TEMA mütevelli heyetindeki birçok ismin özellikle enerji yatırımları olan şirketlerin başında olması sıkça tartışılan bir konu. Bu isimlerden Orhan Yavuz Küre Dağları Milli Parkındaki Loç Vadisindeki HES projesinin sahibi. Aralık 2012'de vefat eden Asım Kocabıyık ise Erzurum’un Aksu Vadisi’nde yüzlerce ağaç kestiği, binlerce balık öldürdüğü öne sürülen Borusan Holding’in patronu…
TEMA'nın kurucularından Nihat Gökyiğit'in adı ise Bakü- Tiflis-Ceyhan (BTC) Boru Hattındaki tarım topraklarını tahrip etmek iddialarında ve nükleer enerji ihalesinde geçti. Nihat Gökyiğit'in geçtiğimiz yıl aralarında gazeteciler, bürokratlar, sanatçılar ve işadamlarının bulunduğu bir heyetle Artvin’deki Deriner Barajını da gezdiği "hayran kaldığı" gazetelere yansıyan haberler arasında.

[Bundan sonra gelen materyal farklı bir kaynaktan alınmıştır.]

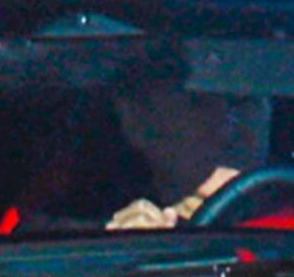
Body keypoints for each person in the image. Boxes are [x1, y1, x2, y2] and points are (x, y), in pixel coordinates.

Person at [102, 45, 273, 230]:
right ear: (136, 122)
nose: (226, 123)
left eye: (240, 102)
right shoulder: (96, 244)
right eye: (198, 102)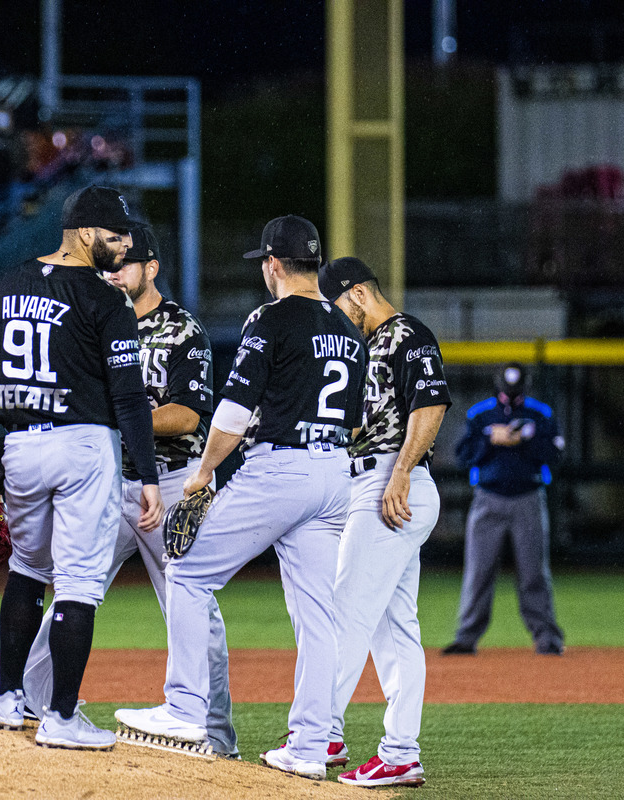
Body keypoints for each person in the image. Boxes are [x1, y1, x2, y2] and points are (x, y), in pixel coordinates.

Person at [114, 215, 367, 782]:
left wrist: (205, 471)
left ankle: (183, 708)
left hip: (280, 466)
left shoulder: (271, 318)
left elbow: (231, 412)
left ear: (274, 264)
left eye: (264, 263)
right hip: (334, 474)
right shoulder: (348, 330)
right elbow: (356, 420)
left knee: (186, 569)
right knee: (318, 618)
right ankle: (309, 745)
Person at [13, 226, 238, 757]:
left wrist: (117, 420)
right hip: (108, 484)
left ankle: (217, 733)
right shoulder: (94, 320)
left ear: (151, 268)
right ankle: (30, 697)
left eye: (124, 263)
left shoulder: (181, 329)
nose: (112, 272)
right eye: (108, 263)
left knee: (193, 607)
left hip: (174, 487)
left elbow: (187, 416)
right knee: (72, 589)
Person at [0, 185, 162, 750]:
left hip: (20, 446)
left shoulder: (8, 281)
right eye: (114, 235)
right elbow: (129, 398)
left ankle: (7, 697)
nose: (122, 247)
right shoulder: (104, 301)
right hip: (82, 447)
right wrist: (147, 475)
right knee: (76, 581)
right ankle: (64, 717)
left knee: (26, 566)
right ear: (81, 231)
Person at [317, 257, 450, 788]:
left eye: (335, 305)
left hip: (393, 483)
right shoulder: (369, 345)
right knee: (394, 630)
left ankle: (319, 732)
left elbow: (431, 404)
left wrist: (400, 473)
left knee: (345, 609)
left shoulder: (406, 333)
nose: (334, 317)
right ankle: (400, 752)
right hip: (377, 481)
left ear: (356, 295)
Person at [444, 362, 565, 656]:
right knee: (478, 570)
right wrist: (490, 439)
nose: (511, 396)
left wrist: (525, 440)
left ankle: (547, 636)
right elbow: (462, 455)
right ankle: (466, 636)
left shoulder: (540, 413)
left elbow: (555, 454)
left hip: (529, 497)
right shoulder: (480, 414)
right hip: (488, 498)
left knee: (533, 572)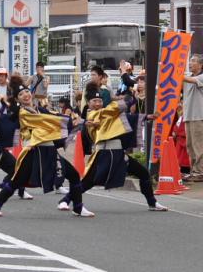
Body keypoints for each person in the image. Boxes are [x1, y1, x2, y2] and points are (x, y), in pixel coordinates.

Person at [57, 82, 167, 212]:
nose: (97, 103)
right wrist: (130, 97)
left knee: (143, 173)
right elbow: (113, 110)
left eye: (99, 101)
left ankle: (152, 203)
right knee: (88, 182)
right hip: (104, 153)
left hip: (118, 153)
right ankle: (65, 200)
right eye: (94, 101)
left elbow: (125, 117)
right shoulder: (92, 114)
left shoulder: (107, 113)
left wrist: (147, 117)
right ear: (88, 103)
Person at [0, 81, 92, 218]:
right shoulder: (24, 113)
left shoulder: (40, 109)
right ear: (17, 99)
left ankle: (78, 207)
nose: (25, 95)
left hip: (49, 150)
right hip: (33, 151)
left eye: (26, 91)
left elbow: (53, 115)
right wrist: (68, 120)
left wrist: (80, 121)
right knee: (16, 181)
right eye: (20, 94)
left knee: (73, 175)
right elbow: (46, 120)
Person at [182, 54, 203, 181]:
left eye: (193, 61)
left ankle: (200, 172)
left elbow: (191, 81)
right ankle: (194, 171)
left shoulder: (200, 77)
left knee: (198, 145)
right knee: (190, 145)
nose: (190, 63)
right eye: (190, 61)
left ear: (201, 65)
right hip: (188, 115)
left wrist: (175, 74)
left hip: (198, 115)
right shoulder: (188, 77)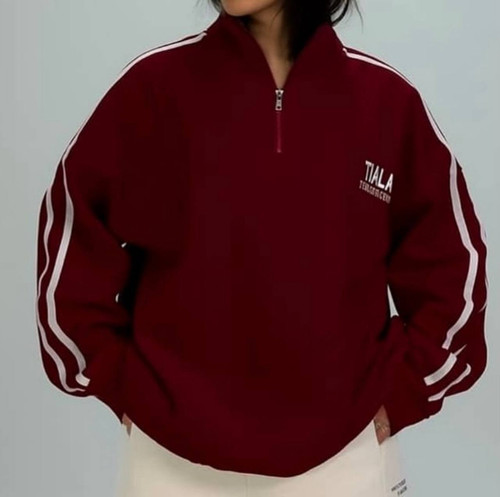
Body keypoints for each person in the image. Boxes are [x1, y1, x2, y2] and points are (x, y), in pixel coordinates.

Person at [35, 0, 488, 495]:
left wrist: (401, 395)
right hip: (168, 466)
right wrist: (119, 384)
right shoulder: (153, 90)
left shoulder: (386, 103)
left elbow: (453, 270)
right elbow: (72, 234)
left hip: (344, 466)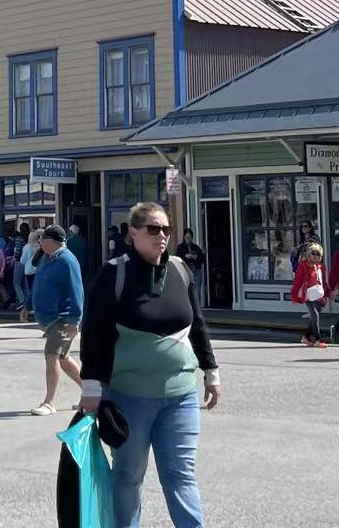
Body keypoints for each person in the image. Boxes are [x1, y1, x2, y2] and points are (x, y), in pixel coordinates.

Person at [80, 200, 220, 528]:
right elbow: (94, 333)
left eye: (166, 229)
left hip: (180, 395)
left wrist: (211, 371)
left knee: (181, 474)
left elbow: (197, 324)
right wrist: (91, 386)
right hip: (129, 395)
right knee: (128, 475)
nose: (162, 236)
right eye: (153, 229)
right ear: (133, 233)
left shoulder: (180, 270)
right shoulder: (114, 273)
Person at [29, 223, 86, 415]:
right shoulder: (46, 258)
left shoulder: (66, 260)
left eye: (43, 238)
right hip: (49, 318)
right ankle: (92, 392)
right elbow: (38, 283)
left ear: (54, 241)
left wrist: (75, 320)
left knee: (51, 355)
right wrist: (27, 304)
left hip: (62, 318)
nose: (40, 241)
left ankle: (49, 402)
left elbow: (76, 290)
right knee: (63, 358)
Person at [291, 241, 329, 347]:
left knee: (315, 316)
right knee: (315, 315)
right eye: (313, 253)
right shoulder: (303, 266)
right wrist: (294, 295)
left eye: (318, 254)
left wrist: (325, 295)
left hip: (318, 294)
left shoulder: (321, 267)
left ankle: (307, 337)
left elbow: (323, 281)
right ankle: (318, 340)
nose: (315, 256)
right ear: (308, 254)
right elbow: (297, 281)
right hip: (308, 294)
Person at [176, 228, 207, 309]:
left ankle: (197, 308)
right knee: (187, 290)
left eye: (190, 238)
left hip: (196, 270)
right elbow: (178, 259)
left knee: (197, 290)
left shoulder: (196, 247)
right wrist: (186, 257)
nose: (188, 239)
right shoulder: (180, 247)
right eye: (187, 238)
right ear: (184, 237)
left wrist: (197, 257)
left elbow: (202, 259)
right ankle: (188, 308)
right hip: (186, 271)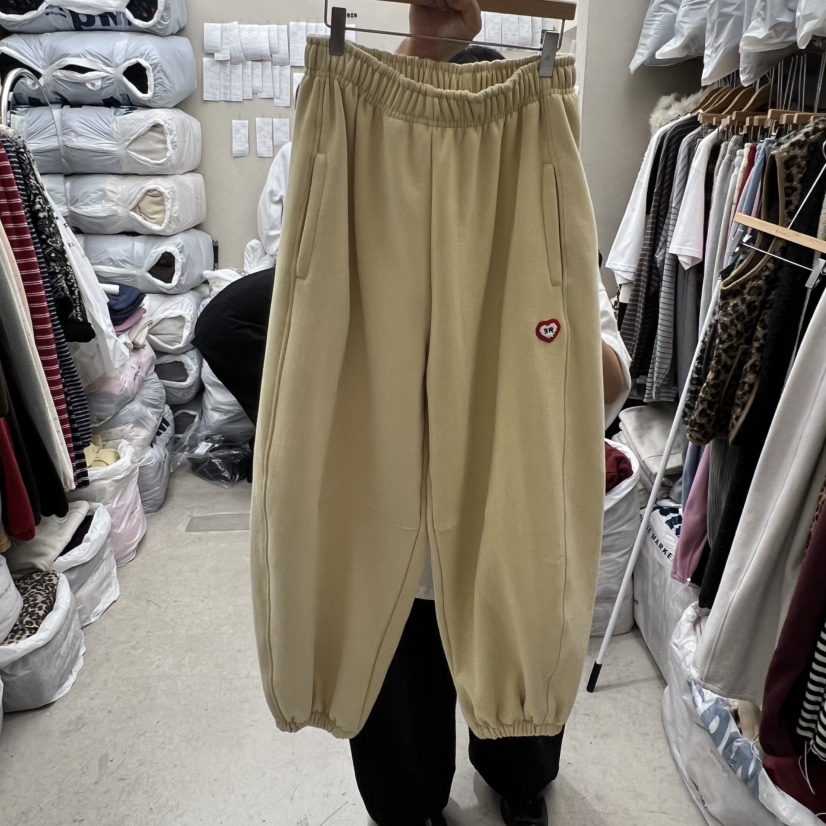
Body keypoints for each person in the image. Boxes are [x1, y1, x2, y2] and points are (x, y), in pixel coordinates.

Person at [204, 4, 630, 824]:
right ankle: (412, 803)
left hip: (503, 497)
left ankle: (518, 779)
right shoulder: (358, 175)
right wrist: (418, 56)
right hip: (386, 508)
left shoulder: (534, 184)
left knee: (522, 682)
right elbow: (233, 321)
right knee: (401, 732)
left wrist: (537, 353)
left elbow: (611, 370)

RES ŞİRKETİ AVUKATLARI ÇEVRE DERNEĞİ KURDU!
RES patronları çevreci vakıflara başkan ve mütevelli heyeti olurken onların şirketlerinin hukuki davaları takip eden avukatlar da geçenlerde Çevreci Enerji Derneği (ÇED) adlı bir dernek kurdular. Cumhurbaşkanı Erdoğan'ın da damadı günümüz Enerji Bakanı Berat Albayrak'ın, bir dönem CEO'luğunu yaptığı Çalık Holdingin Karaburun'daki Sarpıncık ve Demircili RES'lerine karşı açılan davaları yürüten hukukçuların kurduğu dernek, RES'lere karşı mücadele eden kişi ve örgütleri hedef almak gibi önemli işlere de soyunmuş durumda. Derneğin twitter hesabında Karaburunlu yurttaşların davalarını gönüllü olarak yürüten ÇEHAV ve EGEÇEP avukatları hedefe konurken, EGEÇEP'e de sözlü saldırılar yönelttiği görülüyor. Derneğin Bakanlık tarafından Ankara'da yapılan RES'lerle ilgili İDK toplantısına çağrılan tek sivil toplum kuruluşu olması traji-komik bir haber olarak geçtiğimiz günlerde kamuoyunun gündemine gelmişti. Derneğin başkanı olan Arsin Demir İzmir'de RESlere karşı açılan davanın duruşmasında kedilerin kuşlara RES'lerden daha çok zarar verdiği gibi davayı izleyenler arasında gülüşmelere yol açan bir savunma yapmıştı.